Of course, this is a ridiculous notion: these dolphins never get to decide when or what they eat, nor are they allowed to make any other decisions about their lives.
Ironically, the issue of having control over one's life is precisely what lead researcher Diana Reiss hopes to investigate. She claims that the technology gives dolphins "increased choice and control [and] allows them to show us reflections of their way of thinking", yet the degree of choice on offer will be limited within the human-created confines of the app. She goes on to say that she hopes the experiment will "enrich our science by opening a window into the dolphin mind." Yet what she and her team seem not to question is: in whose minds are you opening that window? In the case of these dolphin test subjects, who were all born into captivity, the question of whether they are representative of their wild counterparts is a relevant one. Captives live impoverished lives in many regards; the stresses placed on them by such unnatural conditions are likely to skew results in ways that the researchers may not be aware of.
(Photo: Wildquest Bimini / Flickr.)
It may be that those involved in this touchscreen experiment find it irrelevant who these dolphins are or how they feel about their lives. That's not what this type of science tends to be about, after all. Reiss gushes about a young dolphin named Foster playing a version of whack-a-mole on the screen, but with swimming fish rather than moles. Has she, or anyone on her team, considered the fact that Foster has likely never seen a living fish in his entire life?
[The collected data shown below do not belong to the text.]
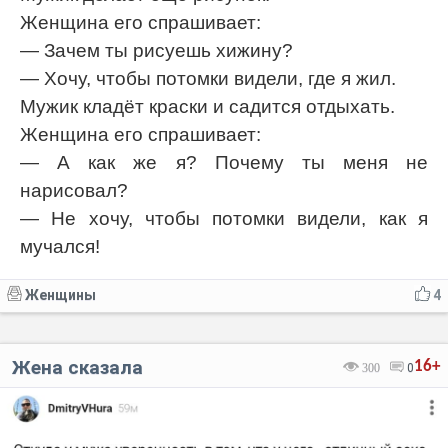
Женщина его спрашивает:
— Зачем ты рисуешь хижину?
— Хочу, чтобы потомки видели, где я жил.
Мужик кладёт краски и садится отдыхать.
Женщина его спрашивает:
— А как же я? Почему ты меня не
нарисовал?
— Не хочу, чтобы потомки видели, как я
мучался!
Женщины
4
Жена сказала
16+
300
0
The only fish he encounters are deposited into his mouth by human hands, coming from plastic buckets placed on the concrete beside the pool. How might these images of living swimming fish, and other videos that the team plans on subjecting the dolphins to, affect them psychologically? Surely this type of question could help open that window into these dolphin's minds.
Using captive dolphins as experimental subjects is the kind of thing that can be expected from Reiss, though she should -- and does -- know better. She is best known for her work with Lori Marino that resulted in proof of dolphin self-awareness, through the iconic mirror self-recognition test. The results rocked the scientific world, and compelled Marino to swear off captive dolphins studies for good, saying that there is simply no justification for the physical and psychological suffering captivity causes cetaceans. Marino went on to develop, along with Toni Frohoff, the Interspecies Collaborative Research Paradigm: a model for research that emphasizes the moral obligation scientists now have in order to accommodate the existing knowledge of cetacean intelligence. And it presents ways that this can be done with wild individuals. Marino and Frohoff point out that some of the most compelling studies of cetaceans have been in the wild, where dolphins can be observed in their natural environment and can even choose to participate in research. The focus is placed on the well-being of the dolphins, the highest of ethical standards being the cornerstone of the paradigm, since this is what dolphins deserve.
Fortunately for the dolphins in this study, they are slated to be moved to a seaside sanctuary in the near future, meaning retirement to the ocean for the remainder of their lives. One wonders whether Reiss, and researchers like her, will lament their freedom from captivity as the loss of test subjects for experiments? This question raises others: how much information it will take, how many results will they need to acquire about cetacean intelligence before they decide to stop using them in captive experiments? When will they begin using their findings in the service of those they study, as is arguably their moral obligation? Only time will tell.